Pues eso, estoy aqui para dar lata, 

Resulta que me encontre en la basura un minicomponente Panasonic medio aplastado, y lo recogi  , me encontre que tiene el regulador intacto, el amplificador de audio y otras cosas mas. Lo que me interesa es que quiero "reciclar" el amplificador, pero buscando nada mas encontre esto que tal vez sea util:

https://www.forosdeelectronica.com/f33/equipo-panasonic-sa-ak600-sin-audio-19125/ 

y tiene el ampli igual al que encontre, pero no le entiendo ni una pizca y ademas creo que esta "combinado" con otro ampli

Por favor erian tan amables de pasarme el diagrama de este minicomponente, o del amplificador

el modelo del minicomponente: SA-TM30 
y el amplificador: RSN314H41 A

Para mi es muy dificil entender muchas cosas  , aunque me gusta mucho como hobby la electronica , (creo que si no hubiera sido Ingeniero Civil, seria Electronico).

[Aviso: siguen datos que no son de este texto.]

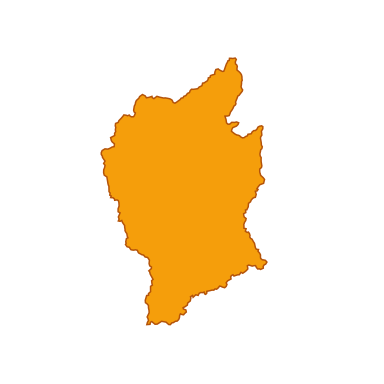 Dom Feliciano, Rio Grande do Sul, Brazil (orthographic projection), rotated 214°
{"feature_id": "56859067B48713778457520", "entity_name": "Dom Feliciano", "entity_type": "district", "adm_level": 2, "iso_a3": "BRA", "parent_name": "Brazil", "parent_adm1": "Rio Grande do Sul", "projection": "orthographic", "projection_center": [-52.217, -30.609], "detail": "fine", "context": "isolated", "style": "filled", "palette": "amber", "viewbox_px": 384, "rotation_deg": 214, "n_neighbors": 0, "source": "geoboundaries", "source_scale": "gbopen_adm2", "svg_char_len": 5312}
<svg xmlns="http://www.w3.org/2000/svg" viewBox="0 0 384 384"><g transform="rotate(214 192 192)"><path d="M231.1,327.2L232.8,325.5L234.4,324.7L235.7,323.8L234.7,321.9L235.6,320.9L235.2,319.3L235.1,317.5L234.2,314.0L233.5,311.5L233.2,309.8L234.3,308.9L237.8,308.5L239.1,308.7L240.7,306.9L240.1,304.2L239.0,302.3L240.7,300.3L241.8,298.8L241.1,297.3L242.3,295.7L241.6,294.4L241.5,292.6L242.2,291.1L242.9,289.3L244.1,288.2L243.2,285.7L244.8,282.9L245.0,280.9L246.8,279.2L248.4,277.8L249.9,276.9L250.2,275.1L249.7,273.0L250.9,271.2L251.0,268.5L252.3,266.7L252.1,265.1L253.5,263.7L253.5,262.1L255.0,257.9L255.8,256.1L257.7,255.7L259.8,257.0L261.7,257.0L263.0,256.7L264.9,255.9L266.9,255.0L267.9,254.1L270.2,253.2L271.9,252.5L274.6,251.7L275.8,248.1L277.7,248.0L278.7,248.9L280.5,246.5L282.5,244.6L284.5,245.5L287.6,245.1L288.8,241.8L288.5,240.4L288.8,238.7L289.3,236.8L288.9,234.7L288.1,233.0L287.9,231.0L286.1,227.1L284.7,226.0L283.2,225.9L282.6,223.8L282.5,221.8L284.1,220.5L285.6,220.3L287.1,220.7L288.0,219.2L289.6,218.8L291.6,217.8L291.6,216.2L291.9,213.7L292.5,210.3L292.1,208.4L293.7,206.1L292.6,203.9L291.4,203.0L290.3,200.7L289.0,199.3L289.0,197.4L287.7,195.6L289.9,191.6L287.6,189.5L285.9,188.8L283.3,188.6L281.9,186.1L283.4,184.6L284.3,182.7L285.7,180.5L288.3,179.1L289.7,176.1L289.2,173.8L288.2,172.4L286.4,171.6L285.5,170.6L283.0,169.6L281.4,169.0L281.2,166.2L279.0,165.5L278.1,163.3L277.6,161.0L276.0,158.5L274.2,156.9L271.0,156.9L266.3,151.9L265.3,151.0L264.1,150.3L261.0,145.9L259.3,145.3L258.4,143.4L256.7,143.5L256.3,141.9L254.1,143.1L252.5,142.9L251.5,141.9L249.7,143.5L248.3,143.7L246.7,142.4L244.6,139.6L243.9,136.8L242.2,134.3L240.0,134.5L239.5,132.3L239.1,130.1L237.3,128.8L236.9,126.8L235.2,127.5L234.3,129.1L232.6,127.9L230.9,127.2L229.1,126.5L228.1,125.1L226.7,123.7L225.9,122.5L224.5,121.7L222.8,121.1L220.8,119.0L219.5,118.2L220.3,116.7L219.7,115.2L219.0,113.5L217.9,112.8L217.8,111.3L215.2,110.3L213.0,111.1L210.5,110.0L209.3,110.4L207.8,111.2L206.5,112.5L204.7,113.1L202.7,111.8L201.5,111.6L200.3,111.9L198.8,111.9L196.8,112.6L194.6,111.9L192.2,112.9L189.2,111.7L187.5,108.6L185.7,107.1L183.7,107.2L182.9,105.8L183.7,102.5L182.5,102.2L180.8,100.6L179.1,99.7L175.4,97.8L175.9,95.9L173.9,93.6L172.8,92.7L173.6,90.6L171.6,87.6L170.6,86.2L171.3,83.5L170.3,82.1L171.7,80.8L170.2,76.1L168.7,74.2L166.9,74.2L164.7,73.6L163.2,71.5L161.4,69.8L160.0,67.9L159.3,63.3L157.6,62.4L156.1,60.9L156.1,59.1L155.3,56.8L152.8,58.8L153.6,60.7L152.9,62.1L148.7,61.7L146.9,63.1L144.9,67.8L140.8,69.6L137.2,69.1L135.8,69.9L135.5,72.3L134.4,73.3L133.5,75.5L132.1,76.7L131.7,78.9L132.2,80.9L133.2,82.7L133.5,84.5L131.8,84.8L130.3,85.5L130.2,87.1L129.6,89.3L131.1,90.8L133.7,90.2L134.7,91.1L133.7,92.8L132.6,95.6L133.5,97.6L132.5,100.7L133.7,103.5L134.7,104.3L133.7,106.5L132.2,105.3L131.4,108.9L129.1,109.7L129.4,112.0L128.5,113.6L126.9,114.5L126.0,115.8L124.6,114.6L123.4,114.8L123.2,116.5L124.2,117.9L121.8,120.4L120.6,121.8L119.0,122.9L118.7,124.5L117.2,125.2L116.6,127.3L116.5,129.4L115.2,130.0L113.9,130.1L111.4,130.9L110.9,132.8L111.3,134.9L112.9,135.8L112.8,138.2L111.7,140.4L111.0,141.7L112.6,143.4L112.5,144.9L111.8,146.3L110.2,145.8L109.1,147.3L107.9,148.8L106.5,149.9L106.5,152.8L104.5,153.0L103.6,155.3L103.0,157.2L102.7,159.4L103.6,160.5L104.9,161.8L104.1,163.2L102.2,163.8L100.7,164.2L99.4,165.6L98.2,166.5L96.3,165.4L94.4,164.9L93.2,166.0L91.9,166.1L91.0,167.5L90.3,168.7L91.4,170.2L91.4,172.1L90.6,173.3L90.7,175.8L92.9,176.4L94.5,175.8L95.8,175.1L97.9,175.3L98.9,176.4L100.0,178.1L101.5,179.0L102.7,179.4L104.2,179.8L104.7,181.5L106.7,180.5L108.3,181.3L110.1,183.0L111.5,184.4L113.2,185.1L114.6,185.8L115.9,186.5L117.4,186.3L119.0,187.0L119.5,188.3L121.2,189.7L122.9,190.3L123.8,189.3L125.8,189.3L126.6,191.8L128.7,191.0L129.9,192.8L130.9,194.0L131.5,196.4L131.5,198.3L132.3,200.3L134.6,200.4L135.8,201.3L137.1,202.9L135.9,205.0L137.6,207.0L136.6,207.9L136.9,209.8L137.1,211.2L138.8,214.2L138.0,216.6L138.4,218.3L138.1,220.7L137.5,222.0L136.5,223.0L137.4,225.9L139.9,228.0L138.6,229.4L138.7,231.1L140.0,230.8L140.1,233.1L139.8,236.0L137.5,239.2L138.9,243.0L141.0,243.7L142.4,243.9L144.4,244.2L145.5,245.2L146.8,246.2L147.8,247.5L148.7,249.0L148.1,251.1L148.7,252.7L150.2,254.3L151.7,255.9L153.0,257.7L153.9,259.2L155.6,260.0L157.0,261.5L157.9,263.8L158.7,265.6L158.3,266.9L159.0,268.8L160.7,269.7L162.0,271.4L163.8,273.3L165.2,274.7L165.9,276.1L165.9,278.2L167.3,279.9L168.5,281.3L168.6,283.9L169.8,285.8L171.3,285.8L172.8,284.3L173.6,282.7L173.3,280.4L173.8,278.4L175.0,277.6L175.7,275.7L175.5,273.4L176.5,272.4L177.9,271.2L177.5,269.6L178.7,267.8L179.1,266.3L180.4,265.1L182.8,264.9L184.0,265.3L185.5,264.9L186.9,264.3L189.1,264.1L193.2,264.4L193.9,265.9L194.2,268.1L192.0,271.5L191.6,273.7L192.0,275.5L194.2,275.0L195.6,273.5L198.0,272.0L198.7,269.3L200.2,268.3L202.0,268.6L204.4,271.2L207.1,273.3L205.0,274.9L203.9,276.2L204.3,278.0L204.8,279.9L204.7,282.1L204.8,284.2L205.3,286.6L204.7,288.4L204.9,289.7L206.2,290.9L206.7,293.1L207.2,295.5L207.7,297.1L207.0,298.5L206.9,300.6L206.7,303.6L207.1,305.0L208.7,305.6L210.2,306.7L210.8,308.1L211.6,309.7L212.6,311.1L212.8,312.6L214.1,314.1L215.0,315.4L216.5,316.8L218.2,317.6L220.0,318.0L222.9,318.3L224.0,319.9L224.7,321.5L226.1,322.4L227.5,322.5L228.8,324.0L229.4,326.7L231.1,327.2Z" fill="#f59e0b" stroke="#b45309" stroke-width="1.5"/></g></svg>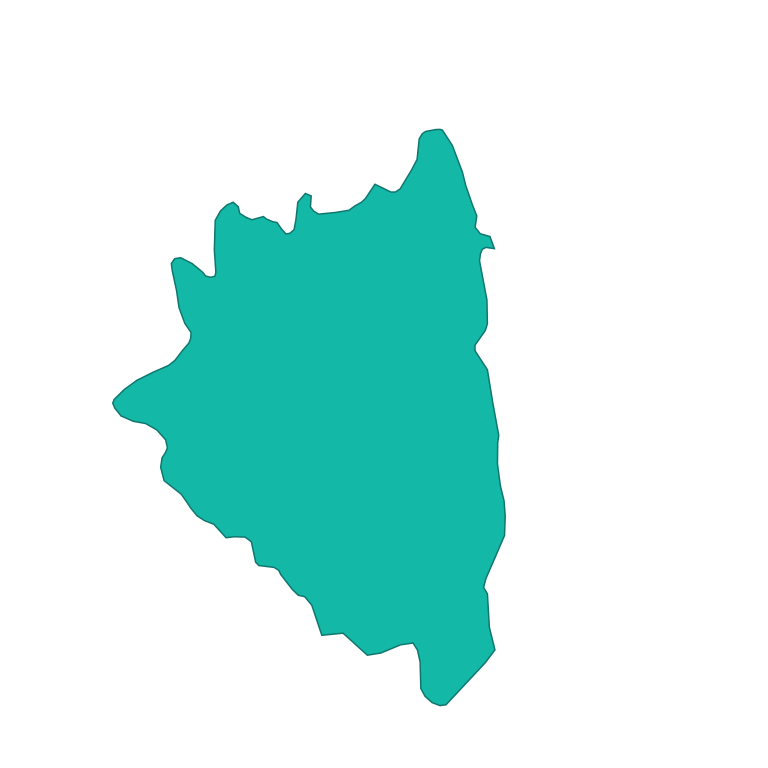 the border of Bosnia and Herzegovina, rotated 215°
{"feature_id": "BIH", "entity_name": "Bosnia and Herzegovina", "entity_type": "country or territory", "adm_level": 0, "iso_a3": "BIH", "parent_name": "Europe", "parent_adm1": "", "projection": "orthographic", "projection_center": [18.137, 43.918], "detail": "fine", "context": "isolated", "style": "filled", "palette": "teal", "viewbox_px": 768, "rotation_deg": 215, "n_neighbors": 0, "source": "natural_earth", "source_scale": "50m", "svg_char_len": 1923}
<svg xmlns="http://www.w3.org/2000/svg" viewBox="0 0 768 768"><g transform="rotate(215 384 384)"><path d="M595.2,212.7L596.2,216.6L593.6,230.5L588.5,245.4L580.0,261.0L571.1,275.7L568.8,283.5L568.3,295.8L567.3,305.5L568.6,310.7L571.7,315.6L581.9,319.4L595.6,328.9L607.4,341.4L622.6,355.5L627.3,360.7L627.4,366.5L623.1,370.8L610.4,372.6L597.1,371.6L591.9,370.2L587.2,372.0L584.3,375.3L585.9,379.2L599.8,396.4L616.1,421.2L617.2,432.0L615.4,440.5L611.8,446.4L605.1,445.6L600.0,441.0L592.4,441.4L586.4,442.8L578.8,452.0L575.0,451.7L568.4,453.1L564.2,454.9L557.5,452.4L550.5,450.7L547.5,453.5L546.2,458.9L550.6,468.5L558.9,483.5L557.7,495.0L551.5,496.3L545.8,486.8L540.7,485.3L535.0,485.6L521.9,496.9L512.3,506.3L510.1,512.9L506.7,520.0L505.6,525.2L506.0,542.4L488.4,545.2L484.8,547.8L482.7,553.0L484.2,575.1L485.7,586.9L495.8,605.1L496.2,610.9L494.8,614.7L487.7,622.0L484.3,624.6L482.0,625.5L470.2,620.8L464.7,618.5L441.1,602.4L430.8,593.4L414.5,581.6L404.4,574.9L399.3,564.7L391.3,562.3L381.8,565.6L371.2,558.2L378.8,554.4L380.7,550.8L379.7,546.1L376.4,539.7L347.8,511.8L333.9,492.7L331.7,485.9L331.7,467.8L328.4,463.4L307.5,455.0L284.3,431.2L260.5,407.7L257.3,401.3L245.2,383.6L230.4,367.5L218.6,357.1L209.0,345.4L198.4,329.1L193.3,304.7L188.9,282.9L185.7,274.5L178.9,271.4L158.2,245.2L140.6,229.8L141.2,213.8L145.0,187.1L149.2,156.8L153.6,152.7L161.9,150.6L171.2,151.7L179.2,155.7L194.9,176.9L203.9,185.2L211.6,188.5L220.8,179.9L232.3,161.8L242.1,152.3L274.6,156.4L290.8,142.5L316.3,161.4L327.0,164.3L333.0,161.8L341.2,163.1L359.3,168.7L363.4,171.0L368.9,170.7L382.4,163.5L386.9,164.4L402.2,178.7L410.0,178.9L419.3,172.8L425.2,167.5L442.9,171.5L453.0,169.1L461.4,168.8L470.5,171.3L478.8,174.5L486.8,177.4L508.7,178.7L519.2,187.7L523.5,196.4L523.6,201.7L524.7,207.4L530.8,213.0L544.0,216.1L552.2,215.3L556.6,214.9L567.8,209.7L581.0,207.0L590.6,209.8L595.2,212.7Z" fill="#14b8a6" stroke="#0f766e" stroke-width="1.5"/></g></svg>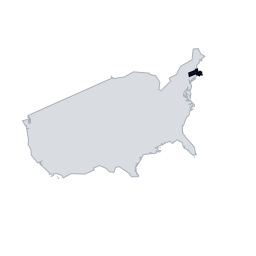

Les estare agradecido infinitamente, Saludos


----------



## jorge morales (Ene 29, 2010)

busca en esta pagina www.[B]comunidadelectronicos[/B].com/sitios.htm


----------



## LORD KSPER (Ene 31, 2010)

Muchisimas gracias, te lo agradezco por responderme, pero recorri toda la pagina y nada, jeje es curioso pero cuando hayo algo interesante parece que el universo cambia para hacermelo imposible, 

espero que haya alguna alma caritativa que me ayude con esta cucaracha

saludos


----------